# Flours



## w.debord (Mar 6, 2001)

I've been reading bread books for the last several months....it's something I really haven't gotten into on any job (hope one day I will get more of an opportunity). I have 3 books from Rienhart & Artisnal Breads Across America.

Anyway....In my typical out spoken manner I've disagreed several times online over the need to ONLY use the flour specified in some recipes. Like I've have good results using all-purpose in cakes vs. exclusively using cake flour, etc... 
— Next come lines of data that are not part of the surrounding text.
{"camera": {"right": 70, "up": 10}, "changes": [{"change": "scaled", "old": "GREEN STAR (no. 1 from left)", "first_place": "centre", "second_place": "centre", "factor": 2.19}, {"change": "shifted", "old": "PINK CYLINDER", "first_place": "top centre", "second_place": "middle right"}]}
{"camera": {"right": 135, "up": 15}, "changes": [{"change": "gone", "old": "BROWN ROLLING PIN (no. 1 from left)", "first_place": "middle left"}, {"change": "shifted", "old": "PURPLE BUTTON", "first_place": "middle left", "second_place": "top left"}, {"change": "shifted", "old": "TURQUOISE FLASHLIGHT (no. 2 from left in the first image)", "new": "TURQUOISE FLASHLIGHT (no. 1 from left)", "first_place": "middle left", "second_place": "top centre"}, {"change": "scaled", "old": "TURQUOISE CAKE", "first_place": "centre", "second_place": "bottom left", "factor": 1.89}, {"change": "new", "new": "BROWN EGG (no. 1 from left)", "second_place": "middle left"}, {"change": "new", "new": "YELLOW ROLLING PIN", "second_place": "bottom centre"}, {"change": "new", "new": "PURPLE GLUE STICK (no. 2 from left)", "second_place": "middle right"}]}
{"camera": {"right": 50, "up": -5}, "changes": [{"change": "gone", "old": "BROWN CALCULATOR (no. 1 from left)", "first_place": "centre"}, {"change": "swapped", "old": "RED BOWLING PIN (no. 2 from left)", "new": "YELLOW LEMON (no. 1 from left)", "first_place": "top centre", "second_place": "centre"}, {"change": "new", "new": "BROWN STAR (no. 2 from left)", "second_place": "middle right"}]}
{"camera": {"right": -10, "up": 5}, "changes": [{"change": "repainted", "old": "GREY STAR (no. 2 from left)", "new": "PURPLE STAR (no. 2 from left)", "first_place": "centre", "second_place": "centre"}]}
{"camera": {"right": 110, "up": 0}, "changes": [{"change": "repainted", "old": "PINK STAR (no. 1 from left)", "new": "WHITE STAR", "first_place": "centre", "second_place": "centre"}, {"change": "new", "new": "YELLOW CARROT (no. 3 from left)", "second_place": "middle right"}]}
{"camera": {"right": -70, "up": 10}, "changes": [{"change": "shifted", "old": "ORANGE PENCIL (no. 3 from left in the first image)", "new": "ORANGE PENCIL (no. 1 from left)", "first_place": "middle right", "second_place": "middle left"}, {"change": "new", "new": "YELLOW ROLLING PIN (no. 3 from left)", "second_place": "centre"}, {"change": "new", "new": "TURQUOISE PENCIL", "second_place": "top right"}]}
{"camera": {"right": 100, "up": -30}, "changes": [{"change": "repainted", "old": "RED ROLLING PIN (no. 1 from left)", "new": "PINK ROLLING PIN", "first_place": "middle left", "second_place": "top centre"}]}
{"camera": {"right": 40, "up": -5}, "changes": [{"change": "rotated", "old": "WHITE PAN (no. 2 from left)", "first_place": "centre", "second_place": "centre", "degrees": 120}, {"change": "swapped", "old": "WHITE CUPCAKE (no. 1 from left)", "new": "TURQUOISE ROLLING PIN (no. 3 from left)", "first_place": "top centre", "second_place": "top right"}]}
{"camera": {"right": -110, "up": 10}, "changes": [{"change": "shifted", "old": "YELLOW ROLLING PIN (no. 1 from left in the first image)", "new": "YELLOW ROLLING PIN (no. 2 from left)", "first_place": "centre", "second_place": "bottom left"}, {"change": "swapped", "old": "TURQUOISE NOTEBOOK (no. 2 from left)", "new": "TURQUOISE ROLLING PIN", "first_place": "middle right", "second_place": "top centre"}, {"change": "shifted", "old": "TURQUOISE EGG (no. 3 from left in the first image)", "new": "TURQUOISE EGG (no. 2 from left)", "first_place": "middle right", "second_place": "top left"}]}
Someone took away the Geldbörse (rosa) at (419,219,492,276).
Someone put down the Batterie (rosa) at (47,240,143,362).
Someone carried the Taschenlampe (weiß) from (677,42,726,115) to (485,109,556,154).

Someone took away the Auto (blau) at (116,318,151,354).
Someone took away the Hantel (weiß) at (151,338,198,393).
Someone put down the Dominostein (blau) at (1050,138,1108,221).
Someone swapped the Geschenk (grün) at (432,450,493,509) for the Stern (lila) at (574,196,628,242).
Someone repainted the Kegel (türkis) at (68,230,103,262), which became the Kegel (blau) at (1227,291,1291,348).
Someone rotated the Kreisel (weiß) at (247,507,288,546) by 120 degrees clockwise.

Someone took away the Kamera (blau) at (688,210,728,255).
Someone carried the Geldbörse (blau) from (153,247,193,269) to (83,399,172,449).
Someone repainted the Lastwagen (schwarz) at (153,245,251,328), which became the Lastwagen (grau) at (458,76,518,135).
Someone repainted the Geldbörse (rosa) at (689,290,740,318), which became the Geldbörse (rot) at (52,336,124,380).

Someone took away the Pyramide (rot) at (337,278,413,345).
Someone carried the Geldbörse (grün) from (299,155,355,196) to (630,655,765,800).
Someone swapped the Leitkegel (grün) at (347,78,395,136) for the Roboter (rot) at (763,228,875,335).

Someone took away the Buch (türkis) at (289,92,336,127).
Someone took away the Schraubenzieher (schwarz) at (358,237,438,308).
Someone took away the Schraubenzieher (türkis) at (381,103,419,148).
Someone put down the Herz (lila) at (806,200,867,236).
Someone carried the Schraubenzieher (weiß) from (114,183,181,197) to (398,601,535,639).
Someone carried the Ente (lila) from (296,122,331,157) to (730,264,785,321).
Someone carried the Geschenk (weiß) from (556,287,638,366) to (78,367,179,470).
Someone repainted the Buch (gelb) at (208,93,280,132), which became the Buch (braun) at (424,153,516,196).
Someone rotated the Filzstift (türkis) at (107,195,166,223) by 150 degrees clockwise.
The place I'm at is using hard spring wheat from King Aurther for their ap flour (actually they have NO other flours on hand). Which Reinhart specifies as a high gluten bread flour. Yes, I'm in Rome and will do like the Romans....but I might as well see what I can learn along the way. I've seen the difference between cake and ap flours in many items it's very clear....but it's not as clear to me with this flour as I would have guessed (granted I'm using their recipes and not mine which would have made for an easier comparision). What items will show me where using this high gluten flour is hurting a product? 

Thanks....


----------



## thebighat (Feb 21, 2001)

High gluten and bread flour to me refer to two different things. I don't use them interchangeably. King Arthur's high gluten is called Sir Lancelot and the label is black. Their bread flour is King Arthur Special and the label is red. Which do you have? I also sub one flour for another a lot, especially for cake and pastry flour. Make a liquid shortening cake with high gluten and watch what happens.


----------



## w.debord (Mar 6, 2001)

I'm pretty sure it's the red label. The only part that stood out to me was that it definately was labeled: hard spring wheat.

Like I said I'm not much of a bread baker....I guess I missed the differences between the high g and bread flour....would you mind explaining how you treat them/think of them as different, please?

P.S. I can't do any experimenting at this place....it's not the right situation. I was hoping there might be something I could notice with their products...


----------



## thebighat (Feb 21, 2001)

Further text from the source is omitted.